Since 1988, tens of thousands of Chin people have fled from Chin State, Burma, seeking refuge in neighboring Mizoram State, India. Fleeing the widespread and persistent ethnic, political, and religious persecution by the Burmese military regime, their numbers in Mizoram have grown to an estimated 100,000. The Chins seeking refuge make up almost 10% of Mizoram's population, which is 95% Christian.
ZA, a recent arrival, is an 18-year-old single, male fleeing Burmese army conscription.
Even at his young age, the Burmese military has subjected ZA many times to forced labor as a porter carrying the army’s supplies. He has witnessed army brutality against fellow porters, especially those who are older or sick and unable to keep up with the group. He knew of the military’s brutality against nearby village leaders after the Chin pro-democracy group members passed through the village. He fled, not wanting to be part of an army known for its brutality against his people.
VE, a 26-year-old mother, has kidney problems likely due to drinking contaminated water for an extended period of time and sometimes faints from the pain.
While her husband does manual work in Saiha, she cannot work to support their family because of her pain.

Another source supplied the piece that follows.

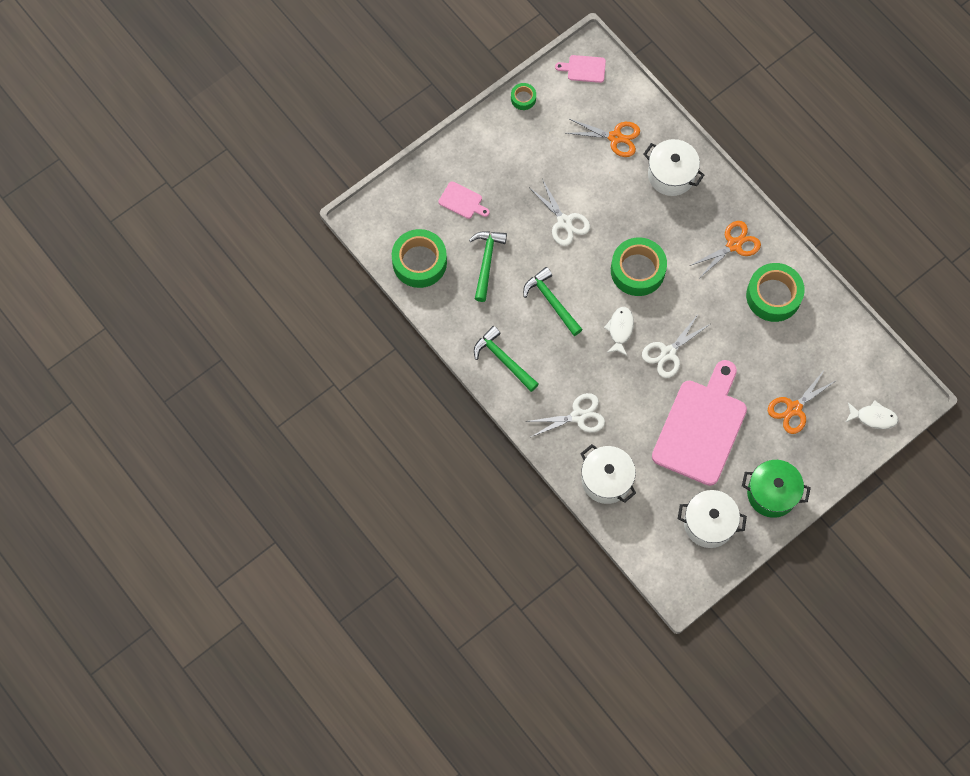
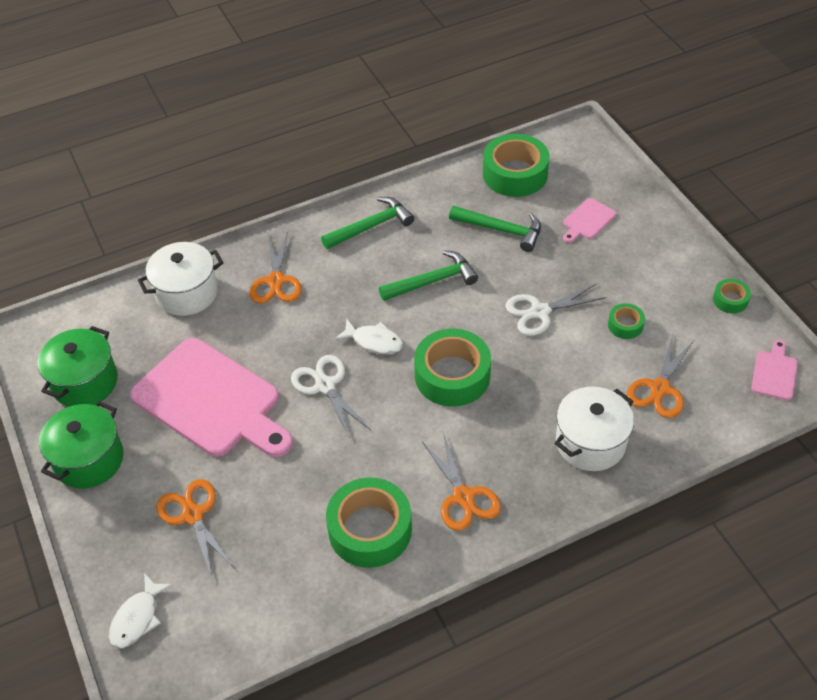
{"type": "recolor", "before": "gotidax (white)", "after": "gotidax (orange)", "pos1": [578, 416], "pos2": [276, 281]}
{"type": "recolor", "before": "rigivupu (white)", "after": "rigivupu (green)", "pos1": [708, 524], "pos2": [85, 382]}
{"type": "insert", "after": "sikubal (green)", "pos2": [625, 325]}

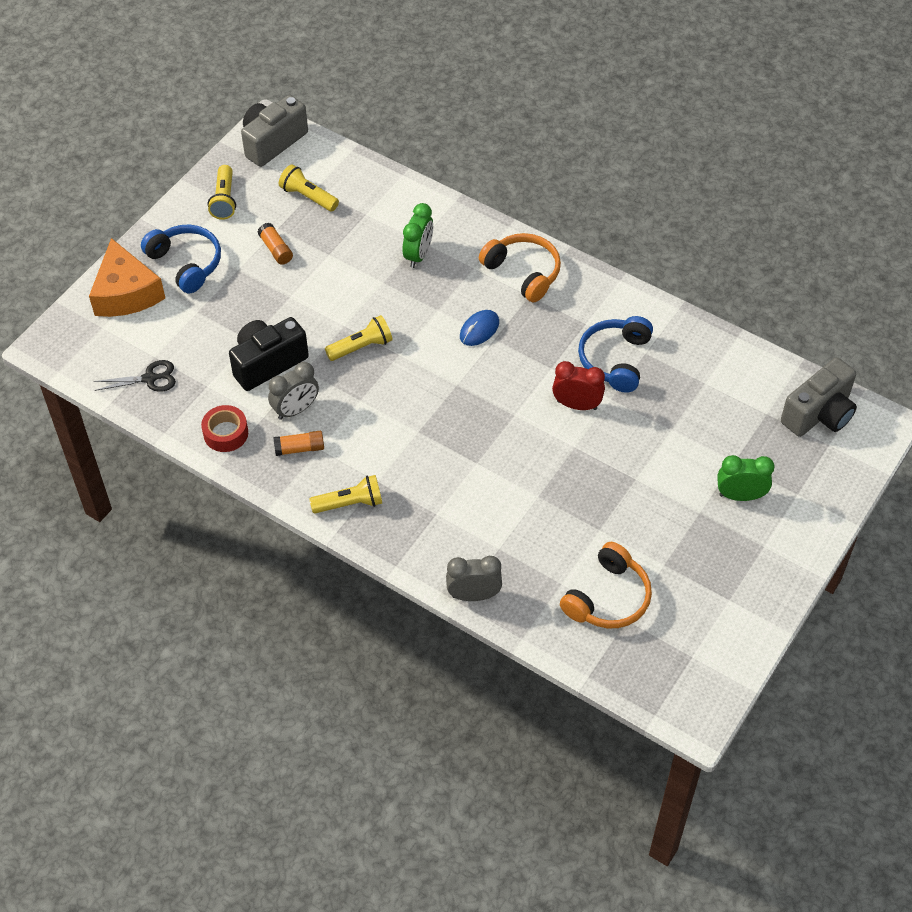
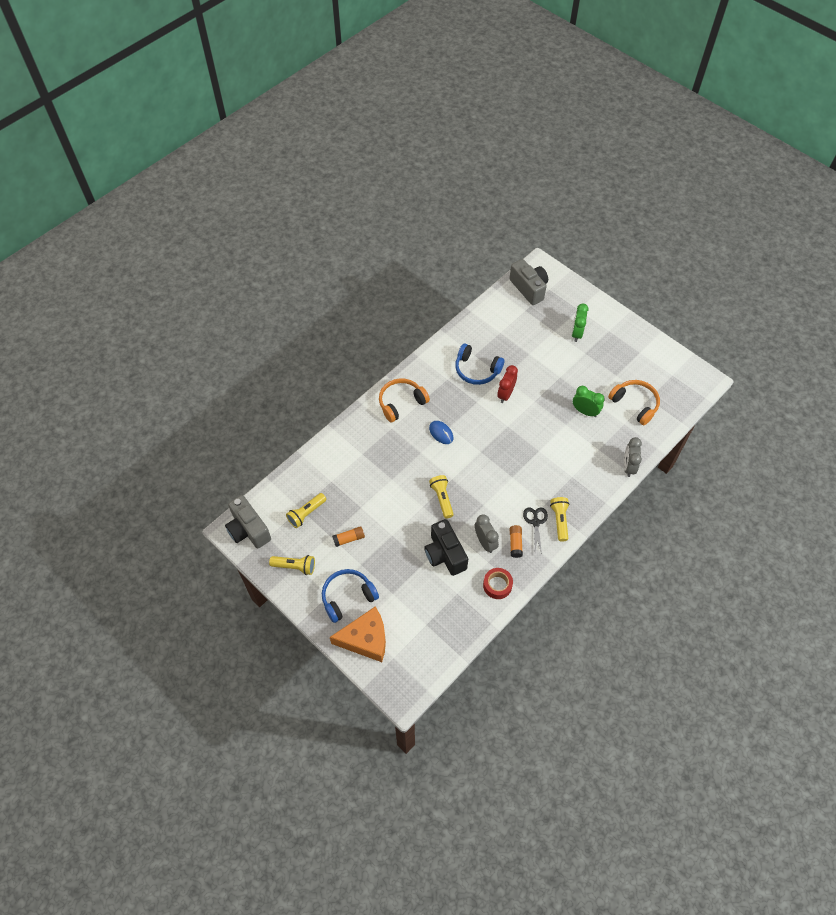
{"type": "move", "before": "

The local hospital referred her to Aizawl in order to get treated for her kidney problems, but she has no money to pay for the transportation there. When asked what she will do, she says she will continue to live with the pain because she cannot afford to get proper care. Her seven-month-old baby recently became very sick because she could not afford to buy proper medicine for him.
While Mizoram is known in India for its natural beauty and high literacy rate, the state is less well known to people outside of India. Mizoram is a landlocked, mountainous state among the remote seven northeastern states of India. The northeastern states are connected to the rest of India by a narrow strip of land between Nepal to the north and Bangladesh to the south. Chins in Mizoram State have for the most part been out of sight and out of mind for the international community.
We have been moved by the courage, resourcefulness, and deep faith of the Chin people and encouraged by the compassion, hospitality, and deep faith of the people in Mizoram. Our hope is to be a catalyst for concerned governments, churches, and organizations to join together with them in good faith to address the protection and humanitarian challenges of the Chins in Mizoram and to reduce the humanitarian burden on Mizoram State and India.
A roundtable approach is solutions oriented. The people involved talk and listen to one another with openness and respect, come to know one another, build working relationships and trust, place challenges of mutual concern in the center of the table, and work toward a common understanding of those challenges, and of how to meet them together.
~ Adapted from Seeking Refuge: The Chin People in Mizoram State, India by Matthew Wilch, Zo Tum Hmung and Jenny Yang, with an introduction by Dan Kosten and Sam Worthington; photos by Steven Rubin. For further reading, please visit chinseekingrefuge.com
Please Join Us in Reflection
If one of your kinsmen in any community is in need in the land which the Lord, your God, is giving you, you shall not harden your heart nor close your hand to him in his need.
Instead, you shall open your hand to him and freely lend him enough to meet his need.
Be on your guard lest, entertaining the mean thought that the seventh year, the year of relaxation, is near, you grudge help to your needy kinsman and give him nothing; else he will cry to the Lord against you and you will be held guilty.
When you give to him, give freely and not with ill will; for the Lord, your God, will bless you for this in all your works and undertakings.
The needy will never be lacking in the land; that is why I command you to open your hand to your poor and needy kinsman in your country.